◆ **Exercise directions**
From the records that follow, copy every line that contains the word "grass".

[Dataset entries]
===

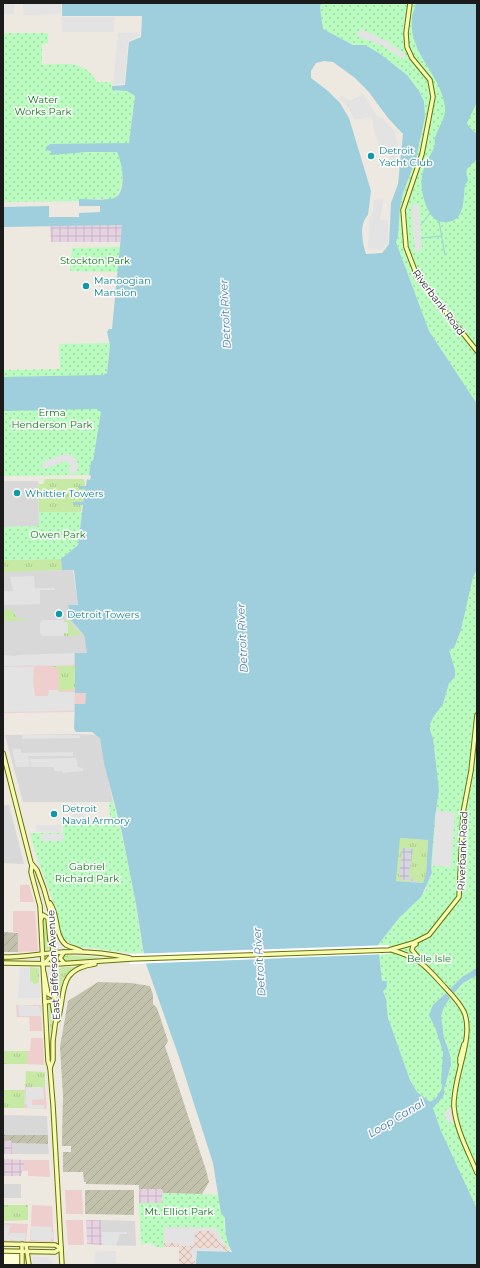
<svg xmlns="http://www.w3.org/2000/svg" width="480" height="1268" font-family="Montserrat,sans-serif">
<defs>
<pattern id="industrial-grid" width="8" height="8" patternUnits="userSpaceOnUse"><rect width="8" height="8" fill="#e7d2e3"/><path d="M0 4h8M4 0v8" fill="none" stroke="#c6b4c2"/></pattern>
<pattern id="military-cross-hatch" width="8" height="8" patternUnits="userSpaceOnUse"><rect width="8" height="8" fill="#f0dad2"/><path d="M0 0l8 8M0 8l8-8" fill="none" stroke="#cdbab4"/></pattern>
<pattern id="construction-furrows" width="10" height="10" patternUnits="userSpaceOnUse"><rect width="10" height="10" fill="#c2c2ac"/><path d="M-1 1l2-2M0 10L10 0M9 11l2-2" fill="none" stroke="#a6a693"/></pattern>
<pattern id="grass-tufts" width="24" height="20" patternUnits="userSpaceOnUse"><rect width="24" height="20" fill="#c6eaa3"/><path d="M3 7l-1-3M5 7V3M7 7l1-3M15 17l-1-3M17 17v-4M19 17l1-3" fill="none" stroke="#aac88c"/></pattern>
<pattern id="park-dots" width="8" height="8" patternUnits="userSpaceOnUse"><rect width="8" height="8" fill="#bafbbf"/><path d="M2 2h.1M6 6h.1" fill="none" stroke="#9fd7a4" stroke-width="1.8" stroke-linecap="round"/></pattern>
<pattern id="plaza-grid" width="8" height="8" patternUnits="userSpaceOnUse"><rect width="8" height="8" fill="#d5d5e3"/><path d="M0 4h8M4 0v8" fill="none" stroke="#b6b6c2"/></pattern>
</defs>
<rect width="100%" height="100%" fill="#ede9e0"/>
<!-- residential -->
<g fill="#d9d8d8">
<polygon points="3,481 38,481 39,526 3,527"/>
<polygon points="73,570 78,605 68,606 70,619 84,635 88,653 75,653 75,665 3,667 3,571"/>
<polygon points="77,734 97,735 100,738 113,802 23,802 5,735"/>
<polygon points="3,805 9,805 24,864 3,863"/>
<polygon points="3,1115 47,1116 48,1135 3,1135"/>
<polygon points="12,1143 48,1144 49,1154 12,1154"/>
<rect x="3" y="1184" width="18" height="14"/>
<polygon points="101,1220 135,1221 136,1246 102,1245"/>
</g>
<!-- commercial -->
<g fill="#efcfce">
<polygon points="76,665 75,692 86,693 85,704 75,704 75,712 3,713 3,667"/>
<polygon points="29,885 34,902 20,902 20,885"/>
<polygon points="13,911 35,911 38,951 18,952 18,932 13,932"/>
<polygon points="16,1005 41,1005 42,1031 30,1031 29,1017 17,1017"/>
<polygon points="31,1038 43,1038 44,1065 27,1064 27,1051 30,1051"/>
<polygon points="25,1087 45,1087 47,1109 24,1108"/>
<polygon points="24,1160 49,1160 50,1177 28,1176 28,1171 24,1171"/>
<polygon points="65,1190 82,1190 83,1214 66,1214"/>
<polygon points="32,1205 52,1206 54,1242 30,1241"/>
<polygon points="66,1220 83,1220 84,1245 68,1245"/>
<polygon points="3,1223 28,1224 26,1241 3,1241"/>
</g>
<!-- industrial -->
<g fill="url(#industrial-grid)">
<polygon points="123,225 120,242 51,242 50,226"/>
<rect x="3" y="1140" width="9" height="14"/>
<polygon points="3,1159 24,1160 24,1171 22,1171 21,1176 3,1176"/>
<polygon points="139,1189 163,1189 162,1203 139,1203"/>
<polygon points="86,1220 101,1220 102,1245 87,1244"/>
</g>
<!-- education -->
<rect fill="#ffffd7" x="3" y="1253" width="16" height="12"/>
<!-- military -->
<polygon fill="url(#military-cross-hatch)" points="164,1227 216,1228 230,1252 197,1251 236,1265 179,1265 179,1247 164,1247"/>
<!-- construction -->
<g fill="url(#construction-furrows)">
<polygon points="3,932 18,933 18,952 3,952"/>
<polygon points="98,982 131,983 150,986 153,995 153,1004 157,1008 168,1041 165,1046 206,1170 209,1182 202,1194 163,1193 162,1189 139,1189 139,1185 86,1184 86,1182 84,1182 83,1172 63,1172 63,1152 71,1152 71,1146 62,1146 62,1137 63,1096 60,1047 68,1001"/>
<polygon points="3,1135 48,1135 48,1144 12,1143 11,1140 3,1140"/>
<polygon points="85,1190 134,1190 134,1215 85,1214"/>
</g>
<!-- grass -->
<g fill="url(#grass-tufts)">
<polygon points="45,479 84,479 85,486 78,486 85,489 83,502 74,502 74,505 82,505 81,512 39,512 38,484 43,484"/>
<polygon points="61,559 62,570 3,572 3,560"/>
<polygon points="11,609 17,618 31,620 3,621 3,610"/>
<polygon points="69,620 74,627 70,629 74,628 83,635 64,636 64,633 68,633 68,623 64,622 64,621"/>
<polygon points="53,666 75,666 75,689 59,691 59,668 53,668"/>
<polygon points="399,838 428,840 426,874 423,883 396,881"/>
<polygon points="45,917 50,949 45,950 43,919"/>
<polygon points="63,955 115,959 64,962 61,959"/>
<polygon points="30,967 39,968 39,983 34,984 30,981"/>
<polygon points="62,967 76,967 65,977 61,996 59,995 58,969"/>
<polygon points="48,1004 51,1003 53,1018 51,1037"/>
<rect x="3" y="1051" width="24" height="13"/>
<polygon points="26,1071 45,1072 45,1087 25,1087"/>
<polygon points="3,1090 25,1090 24,1108 3,1108"/>
<polygon points="3,1205 28,1205 28,1220 3,1221"/>
</g>
<!-- park -->
<g fill="url(#park-dots)">
<polygon points="321,3 477,3 477,404 429,331 396,242 398,236 400,208 403,193 416,159 425,117 424,101 419,91 407,75 379,53 361,45 353,45 323,29 320,7"/>
<path d="M 3,33 L 48,33 L 48,43 L 42,44 L 42,65 C 65,64 83,59 97,82 L 111,82 L 113,90 L 127,91 L 135,96 L 129,144 L 50,144 L 46,147 L 52,153 L 117,152 C 123,165 126,184 116,197 L 111,199 L 80,199 L 79,201 L 3,202 Z"/>
<polygon points="120,247 118,272 70,271 72,248"/>
<polygon points="110,343 102,416 93,461 91,462 89,475 3,476 3,370 60,369 59,344"/>
<polygon points="39,512 82,512 78,545 61,559 3,560 3,527 39,526"/>
<path d="M 477,570 L 477,1209 L 441,1131 L 431,1104 L 417,1092 L 410,1080 L 388,1018 L 386,999 L 383,990 L 387,981 L 382,981 L 378,945 L 399,918 L 426,890 L 426,883 C 431,879 435,872 430,867 L 435,817 L 439,790 L 433,738 L 430,730 L 430,724 L 434,716 L 443,704 L 449,683 L 455,677 L 453,663 L 448,653 L 449,650 L 454,648 L 461,630 L 473,577 Z"/>
<path d="M 109,802 L 113,802 C 127,852 136,902 143,953 L 130,953 L 75,946 L 65,940 L 61,933 L 56,909 L 36,855 L 30,833 L 63,833 L 63,823 L 72,822 L 99,822 L 110,818 Z"/>
<path d="M 163,1193 L 219,1195 C 218,1203 220,1211 225,1218 L 224,1224 L 230,1252 L 216,1228 L 165,1227 L 164,1247 L 156,1247 L 150,1243 L 141,1245 L 139,1203 L 162,1203 Z"/>
</g>
<!-- parking -->
<g fill="#e3e3e3">
<rect x="3" y="3" width="11" height="11"/>
<polygon points="23,3 61,3 61,14 23,15"/>
<rect x="62" y="17" width="52" height="15"/>
<polygon points="361,29 389,42 389,43 406,55 403,59 381,45 357,36 358,31 360,31"/>
<polygon points="140,32 139,36 128,41 124,84 113,84 118,33"/>
<polygon points="363,94 378,117 383,118 395,133 398,144 398,163 390,160 389,151 386,148 379,147 373,126 373,122 371,117 355,120 347,106 339,98 341,95 350,101"/>
<polygon points="384,199 380,219 388,221 388,243 380,250 368,249 369,217 372,215 374,200"/>
<polygon points="414,204 419,205 422,250 417,252 415,251 411,206"/>
<polygon points="64,454 70,454 77,460 78,468 75,475 68,472 71,465 66,461 43,469 41,467 45,461"/>
<polygon points="34,576 35,588 55,588 55,590 40,590 40,604 3,605 3,591 13,591 10,577"/>
<polygon points="42,620 64,620 64,622 68,623 68,633 64,633 64,636 42,636 42,634 40,634 40,622 42,622"/>
<polygon points="74,653 74,665 3,666 3,655 16,656 17,655"/>
<polygon points="3,667 34,667 33,682 35,696 48,696 49,690 58,690 59,692 75,692 74,711 3,712"/>
<polygon points="22,735 80,735 80,738 22,739"/>
<polygon points="12,749 21,749 21,753 73,752 73,756 28,756 30,767 16,767"/>
<polygon points="29,757 32,759 76,758 78,767 83,768 83,771 63,773 62,771 54,771 54,767 31,767"/>
<polygon points="73,807 84,807 84,820 72,820"/>
<polygon points="436,810 455,813 451,867 432,866"/>
<polygon points="36,825 61,825 61,833 36,832"/>
<polygon points="41,834 64,834 64,837 63,841 41,841"/>
<polygon points="20,968 29,968 30,981 34,984 40,984 40,998 18,998"/>
<polygon points="18,1005 39,1006 42,1016 19,1016"/>
<polygon points="26,1087 43,1087 44,1099 32,1100 32,1105 44,1105 44,1109 27,1108 27,1105 25,1104"/>
<polygon points="451,1107 455,1123 448,1122 445,1117 446,1110"/>
<polygon points="3,1225 10,1225 9,1233 7,1233 9,1235 10,1233 26,1233 25,1241 11,1240 11,1238 10,1241 3,1240"/>
<polygon points="31,1226 52,1227 51,1232 53,1232 53,1239 51,1238 51,1241 31,1240"/>
<polygon points="164,1227 216,1228 225,1244 221,1245 212,1231 195,1231 194,1246 179,1246 179,1243 164,1243"/>
<polygon points="102,1232 127,1232 127,1234 120,1234 116,1245 106,1245 102,1244"/>
<polygon points="192,1248 223,1248 225,1252 197,1251 196,1261 192,1261"/>
<polygon points="97,1251 116,1251 116,1263 128,1263 128,1265 94,1265 95,1252"/>
<polygon points="33,1257 49,1257 49,1260 52,1260 52,1265 33,1265"/>
</g>
<!-- plaza -->
<polygon fill="url(#plaza-grid)" points="402,848 413,849 409,877 410,879 417,880 417,882 400,879 400,872 397,870 400,869"/>
<!-- water -->
<g fill="#9fcfdd" fill-rule="evenodd">
<path d="M 62,3 L 321,3 L 320,7 L 323,29 L 353,45 L 365,45 L 379,53 L 407,75 L 419,91 L 424,101 L 425,117 L 416,159 L 403,193 L 400,208 L 398,236 L 396,242 L 429,331 L 477,404 L 477,570 L 473,577 L 461,630 L 454,648 L 449,650 L 455,670 L 455,677 L 449,683 L 443,704 L 434,716 L 430,724 L 430,730 L 433,738 L 439,790 L 435,817 L 431,867 L 432,873 L 421,897 L 399,918 L 378,945 L 382,981 L 387,981 L 386,989 L 383,991 L 386,999 L 388,1018 L 410,1080 L 417,1092 L 430,1102 L 436,1098 L 441,1090 L 445,1091 L 443,1097 L 433,1108 L 441,1131 L 477,1209 L 477,1265 L 196,1265 L 197,1251 L 232,1252 C 226,1242 225,1229 225,1218 L 221,1213 L 213,1163 L 179,1057 L 145,961 L 136,904 L 122,833 L 104,763 L 100,738 L 92,732 L 76,732 L 74,729 L 75,704 L 85,704 L 86,693 L 75,693 L 75,653 L 87,653 L 84,635 L 70,619 L 68,605 L 78,605 L 74,570 L 62,570 L 61,559 L 78,545 L 83,505 L 73,505 L 73,502 L 83,502 L 85,489 L 79,489 L 78,486 L 86,486 L 87,479 L 90,480 L 91,476 L 89,475 L 91,461 L 93,461 L 101,412 L 97,409 L 3,411 L 3,377 L 103,375 L 107,373 L 110,345 L 107,332 L 109,329 L 112,329 L 122,225 L 3,227 L 3,207 L 49,206 L 49,217 L 79,217 L 79,213 L 100,212 L 100,206 L 79,206 L 79,199 C 89,199 104,201 114,198 C 128,192 122,162 117,152 L 87,152 L 51,155 L 51,151 L 46,150 L 46,147 L 50,144 L 129,143 L 135,96 L 127,91 L 112,90 L 112,86 L 125,85 L 129,42 L 141,37 L 142,16 L 62,16 ZM 324,61 L 333,62 L 355,78 L 368,91 L 388,118 L 403,134 L 398,184 L 391,203 L 389,244 L 382,253 L 366,254 C 362,242 359,224 368,215 L 371,191 L 349,118 L 340,103 L 328,91 L 311,78 L 311,71 L 316,63 ZM 400,838 L 428,840 L 426,874 L 423,883 L 396,881 Z"/>
<path d="M 416,3 L 477,3 L 477,102 L 467,123 L 469,127 L 477,134 L 477,159 L 466,170 L 468,181 L 465,185 C 463,200 465,223 445,222 C 440,222 437,221 434,218 C 424,208 419,185 423,172 C 425,162 433,153 435,144 C 435,142 434,140 435,138 C 438,127 446,119 445,107 C 441,73 408,54 412,17 C 413,12 415,8 416,3 Z"/>
<polygon points="477,968 477,975 463,983 454,993 450,989 462,977"/>
<polygon points="446,993 450,998 444,1007 441,1016 444,1038 450,1055 451,1064 445,1086 442,1085 441,1083 443,1052 435,1027 429,1015 433,1005"/>
</g>
<!-- pier -->
<polygon fill="#fff" points="389,945 390,954 130,964 130,954"/>
<g fill="none" stroke-linecap="round" stroke-linejoin="round">
<!-- stream -->
<g stroke="#9fcfdd" stroke-width="1">
<polyline points="439,221 445,255"/>
<polyline points="421,225 430,213"/>
<polyline points="422,238 441,236"/>
</g>
<!-- canal -->
<polyline stroke="#9fcfdd" stroke-width="2.5" points="442,1094 444,1083"/>
<!-- secondary casing -->
<g stroke="#667302" stroke-width="5.5">
<g id="secondary">
<polyline points="410,3 406,33 407,47 412,58 430,80 433,97 422,154 403,210 406,247 417,276 477,351"/>
<polyline points="3,753 31,863 37,870 44,889 51,914 56,1018 53,1041 53,1060 50,1068"/>
<polyline points="32,865 31,872 40,906 48,1061 50,1068 53,1105 62,1265"/>
<path d="M 50,903 C 59,916 54,935 66,945 C 71,948 77,948 81,951"/>
<polyline points="41,919 43,915 48,918 50,940 52,944"/>
<polyline points="416,944 413,946 412,950 421,961"/>
<path d="M 392,950 C 418,958 423,963 441,983 C 449,992 459,1001 464,1012 C 475,1037 452,1079 454,1107 C 456,1130 469,1153 477,1173"/>
<path d="M 3,957 C 24,957 44,953 65,952 C 84,951 111,954 130,958"/>
<polyline points="3,963 57,964 131,959 389,950 413,943 429,935 459,897 463,813 471,771 477,715"/>
<polyline points="64,963 60,958 64,952"/>
<polyline points="44,964 53,954"/>
<polyline points="44,973 48,994 52,996 54,992"/>
<polyline points="45,1002 52,1001 54,1013"/>
<path d="M 58,1020 C 66,992 57,969 95,964"/>
<polyline points="460,1063 460,1058 464,1044"/>
<polyline points="3,1244 55,1245 61,1248"/>
<polyline points="22,1244 22,1265"/>
<polyline points="26,1245 29,1265"/>
<polyline points="3,1251 55,1252 61,1248"/>
</g>
</g>
<!-- secondary -->
<use href="#secondary" stroke="#f7fbb1" stroke-width="3.5"/>
</g>
<!-- markers -->
<g fill="#0f9aa8" stroke="#fff" stroke-width="1.5">
<circle cx="371" cy="156" r="4"/>
<circle cx="86" cy="286" r="4"/>
<circle cx="17" cy="493" r="4"/>
<circle cx="59" cy="614" r="4"/>
<circle cx="54" cy="814" r="4"/>
</g>
<g text-anchor="middle" stroke-width="3" stroke-linejoin="round" paint-order="stroke">
<!-- park labels -->
<g font-size="10" fill="#087a12" stroke="#fff">
<text x="43" y="103">Water<tspan x="43" dy="12">Works Park</tspan></text>
<text x="95" y="264">Stockton Park</text>
<text x="52" y="416">Erma<tspan x="52" dy="12">Henderson Park</tspan></text>
<text x="58" y="538">Owen Park</text>
<text x="87" y="870">Gabriel<tspan x="87" dy="12">Richard Park</tspan></text>
<text x="429" y="962">Belle Isle</text>
<text x="179" y="1215">Mt. Elliot Park</text>
</g>
<!-- culture labels -->
<g font-size="10" fill="#0d838f" stroke="#fff" text-anchor="start">
<text x="379" y="154">Detroit<tspan x="379" dy="12">Yacht Club</tspan></text>
<text x="94" y="284">Manoogian<tspan x="94" dy="12">Mansion</tspan></text>
<text x="25" y="497">Whittier Towers</text>
<text x="67" y="618">Detroit Towers</text>
<text x="62" y="812">Detroit<tspan x="62" dy="12">Naval Armory</tspan></text>
</g>
<!-- street labels -->
<g font-size="10" fill="#1b1b1b" stroke="#fff">
<text transform="translate(439 302) rotate(53)" y="4">Riverbank Road</text>
<text transform="translate(462 851) rotate(-88)" y="4">Riverbank Road</text>
<text transform="translate(53 965) rotate(-93)" y="4">East Jefferson Avenue</text>
</g>
<!-- water labels -->
<g font-size="11" font-style="italic" fill="#4679ad" stroke="#fff">
<text transform="translate(225 314) rotate(-93)" y="4">Detroit River</text>
<text transform="translate(242 638) rotate(-93)" y="4">Detroit River</text>
<text transform="translate(259 962) rotate(-94)" y="4">Detroit River</text>
<text transform="translate(396 1118) rotate(-31)" y="4">Loop Canal</text>
</g>
</g>
<!-- border -->
<rect width="480" height="1268" fill="none" stroke="#1b1b1b" stroke-width="8"/>
</svg>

===

◆ **Answer box**
<pattern id="grass-tufts" width="24" height="20" patternUnits="userSpaceOnUse"><rect width="24" height="20" fill="#c6eaa3"/><path d="M3 7l-1-3M5 7V3M7 7l1-3M15 17l-1-3M17 17v-4M19 17l1-3" fill="none" stroke="#aac88c"/></pattern>
<!-- grass -->
<g fill="url(#grass-tufts)">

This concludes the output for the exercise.